■ EXERCISE INSTRUCTIONS:
Print only the closing part of the entries. It starts at the line containing "X103250000Y-82500000D01*" and includes the final line, exactly as written.
********
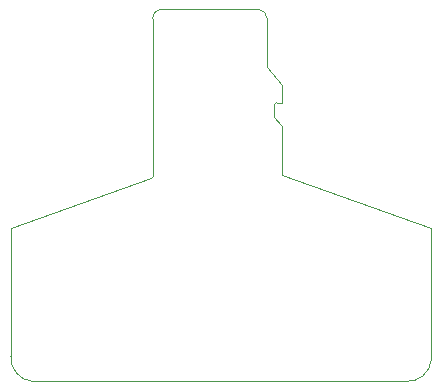
<source format=gbr>
%TF.GenerationSoftware,KiCad,Pcbnew,7.0.7*%
%TF.CreationDate,2023-10-03T14:25:23+02:00*%
%TF.ProjectId,emmc-adapter,656d6d63-2d61-4646-9170-7465722e6b69,rev?*%
%TF.SameCoordinates,Original*%
%TF.FileFunction,Profile,NP*%
%FSLAX46Y46*%
G04 Gerber Fmt 4.6, Leading zero omitted, Abs format (unit mm)*
G04 Created by KiCad (PCBNEW 7.0.7) date 2023-10-03 14:25:23*
%MOMM*%
%LPD*%
G01*
G04 APERTURE LIST*
%TA.AperFunction,Profile*%
%ADD10C,0.050000*%
%TD*%
G04 APERTURE END LIST*
D10*
X101400000Y-80350002D02*
G75*
G03*
X103250000Y-82500000I2000000J-149998D01*
G01*
X137000000Y-80649999D02*
X137000001Y-69500000D01*
X137000001Y-69500000D02*
X124400000Y-65024000D01*
X113400000Y-65100000D02*
X113250000Y-65250000D01*
X123100035Y-51800001D02*
G75*
G03*
X122399512Y-50999796I-786735J18001D01*
G01*
X124400000Y-58900000D02*
X124400000Y-57400000D01*
X101400000Y-80350002D02*
X101400000Y-69500000D01*
X113400110Y-51813269D02*
X113400000Y-65100000D01*
X124400000Y-58900000D02*
X123900000Y-58900000D01*
X114200000Y-51000000D02*
G75*
G03*
X113400110Y-51813269I0J-800000D01*
G01*
X124400000Y-60900000D02*
X123700000Y-60100000D01*
X124400000Y-57400000D02*
X123100000Y-55900000D01*
X124400000Y-65024000D02*
X124400000Y-60900000D01*
X123900000Y-58900000D02*
G75*
G03*
X123700000Y-59100000I0J-200000D01*
G01*
X134850002Y-82500000D02*
G75*
G03*
X137000000Y-80649999I149998J2000000D01*
G01*
X114200000Y-51000000D02*
X122399489Y-51000000D01*
X134850002Y-82499999D02*
X103250000Y-82500000D01*
X123700000Y-60100000D02*
X123700000Y-59100000D01*
X101400000Y-69500000D02*
X113250000Y-65250000D01*
X123100000Y-55900000D02*
X123100000Y-51800000D01*
M02*

</source>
********
■ EXERCISE SOLUTION:
X103250000Y-82500000D01*
X123700000Y-60100000D02*
X123700000Y-59100000D01*
X101400000Y-69500000D02*
X113250000Y-65250000D01*
X123100000Y-55900000D02*
X123100000Y-51800000D01*
M02*

</source>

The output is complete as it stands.